I disagree with that characterization of AI as not accelerating over time.
AI as we currently know it as been part of public perception for less than 10 years. In 2014, asking a computer to figure out if a bird was in a photo was essentially impossible (
contemporary xkcd comic). However there was already a breakthrough brewing in academic circles. It wasn't actually a new algorithm, but the understanding that certain sorts of algorithms produced better and better performance when trained on really big piles of data. <-- seems obvious in retrospect, huh?
2015, computers started to exceed the performance of human beings at certain, narrowly defined, tasks related to recognizing handwritten letters.
2017, AlphaGo (trained on huge numbers historical Go games) beat the worlds top ranked Go player. And in 2018, AlphaGoZero, trained on nothing more than the rules of Go, beat AlphaGo consistently.
2018, Computers out perform dermatologists at accurately identifying skin cancer.
2020, AI can accurately predict protein folding with trackable amounts of computer power required, a big rate limiting step in biology (we'd been dependent on someone being able to crystalize the protein so it could be imaged which is labor intensive, slow, only works for certain proteins).

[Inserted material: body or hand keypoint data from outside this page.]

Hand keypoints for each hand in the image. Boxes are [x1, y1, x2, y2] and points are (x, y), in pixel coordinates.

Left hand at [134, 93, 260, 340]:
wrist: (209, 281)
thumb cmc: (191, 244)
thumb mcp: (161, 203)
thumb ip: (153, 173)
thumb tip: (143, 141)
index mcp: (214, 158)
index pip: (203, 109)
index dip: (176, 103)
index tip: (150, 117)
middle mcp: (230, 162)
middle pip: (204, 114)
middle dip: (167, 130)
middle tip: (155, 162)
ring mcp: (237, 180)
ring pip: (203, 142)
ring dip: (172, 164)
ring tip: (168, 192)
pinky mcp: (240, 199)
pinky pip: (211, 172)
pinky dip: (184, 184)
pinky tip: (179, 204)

2021, text-to-image generative AI first becomes available.
2022, Within a year the photos produced by AI from text prompts are so realistic they are winning
photography contests (not just art contests, but it is winning those too).
Also 2022, the first large language models become publicly accessible (ChatGPT, built on GPT3.5).
2023, ChatGPT's output in good enough lawyers use it to replace writing their own legal briefs (not a good idea) and asking ChatGPT to explain how to do things or what a given error message means has largely replaced asking professors or TAs for help when learning to program (personal experience).
Also 2023, Thousands of people are willing to pay $1/minute just to have phone calls with an AI clone of some person they follow on social media.
Also 2023, Amazon is flooded with self published books full of AI generated content and AI generated photos.
Also 2023, Television and movie writers have been striking for the past four months in part because they're genuinely worried about having their work replaced in whole or in part by ChatGPT and its siblings.
Overall we're not very good at predicting what AI will do 2-3 years from now, but based on the history of the last decade it'll continue to outperform humans in more and more arenas at an accelerating rate.